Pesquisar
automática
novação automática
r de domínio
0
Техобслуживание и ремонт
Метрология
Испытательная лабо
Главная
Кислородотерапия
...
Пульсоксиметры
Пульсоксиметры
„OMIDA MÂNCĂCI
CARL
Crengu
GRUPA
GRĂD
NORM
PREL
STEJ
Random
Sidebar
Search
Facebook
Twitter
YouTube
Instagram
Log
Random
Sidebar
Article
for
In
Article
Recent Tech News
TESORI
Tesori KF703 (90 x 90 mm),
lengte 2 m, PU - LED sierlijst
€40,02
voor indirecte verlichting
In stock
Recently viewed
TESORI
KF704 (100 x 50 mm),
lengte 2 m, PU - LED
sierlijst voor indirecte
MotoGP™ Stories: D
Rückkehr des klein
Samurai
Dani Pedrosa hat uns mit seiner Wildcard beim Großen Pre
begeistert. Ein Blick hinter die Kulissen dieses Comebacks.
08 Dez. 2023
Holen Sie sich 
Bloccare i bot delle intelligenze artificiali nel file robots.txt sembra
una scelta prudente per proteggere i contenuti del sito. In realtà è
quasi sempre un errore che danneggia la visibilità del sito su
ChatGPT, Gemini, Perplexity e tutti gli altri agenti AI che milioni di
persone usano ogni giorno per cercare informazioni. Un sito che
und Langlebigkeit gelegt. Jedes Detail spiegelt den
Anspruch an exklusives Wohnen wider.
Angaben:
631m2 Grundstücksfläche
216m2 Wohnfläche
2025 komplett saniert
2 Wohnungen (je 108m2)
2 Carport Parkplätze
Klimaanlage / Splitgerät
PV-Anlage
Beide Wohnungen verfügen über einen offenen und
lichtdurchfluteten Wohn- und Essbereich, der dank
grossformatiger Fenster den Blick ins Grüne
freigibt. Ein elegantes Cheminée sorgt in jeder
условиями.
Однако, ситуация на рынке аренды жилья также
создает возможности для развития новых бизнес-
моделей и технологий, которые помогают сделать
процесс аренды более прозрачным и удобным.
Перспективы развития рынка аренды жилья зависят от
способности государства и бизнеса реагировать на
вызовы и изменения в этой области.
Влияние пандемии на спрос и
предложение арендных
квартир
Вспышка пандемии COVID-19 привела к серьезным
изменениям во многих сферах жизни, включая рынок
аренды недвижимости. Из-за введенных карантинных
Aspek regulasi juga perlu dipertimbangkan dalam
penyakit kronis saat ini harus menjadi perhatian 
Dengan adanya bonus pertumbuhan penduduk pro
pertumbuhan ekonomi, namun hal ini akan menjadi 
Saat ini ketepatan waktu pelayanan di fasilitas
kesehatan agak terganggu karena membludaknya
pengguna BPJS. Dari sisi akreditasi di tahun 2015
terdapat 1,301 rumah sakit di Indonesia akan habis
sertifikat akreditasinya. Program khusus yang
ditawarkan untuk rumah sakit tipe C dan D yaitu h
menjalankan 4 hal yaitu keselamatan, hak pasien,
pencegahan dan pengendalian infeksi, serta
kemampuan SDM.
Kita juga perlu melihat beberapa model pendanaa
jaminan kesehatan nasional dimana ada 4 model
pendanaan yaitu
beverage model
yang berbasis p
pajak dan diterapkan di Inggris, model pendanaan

— Problem details —
Working from the records above, write out verbatim only the lines from the line containing "Beide Wohnungen verfügen" through the line containing "процесс аренды более прозрачным и удобным.".

— Response for this exercise —
Beide Wohnungen verfügen über einen offenen und
lichtdurchfluteten Wohn- und Essbereich, der dank
grossformatiger Fenster den Blick ins Grüne
freigibt. Ein elegantes Cheminée sorgt in jeder
условиями.
Однако, ситуация на рынке аренды жилья также
создает возможности для развития новых бизнес-
моделей и технологий, которые помогают сделать
процесс аренды более прозрачным и удобным.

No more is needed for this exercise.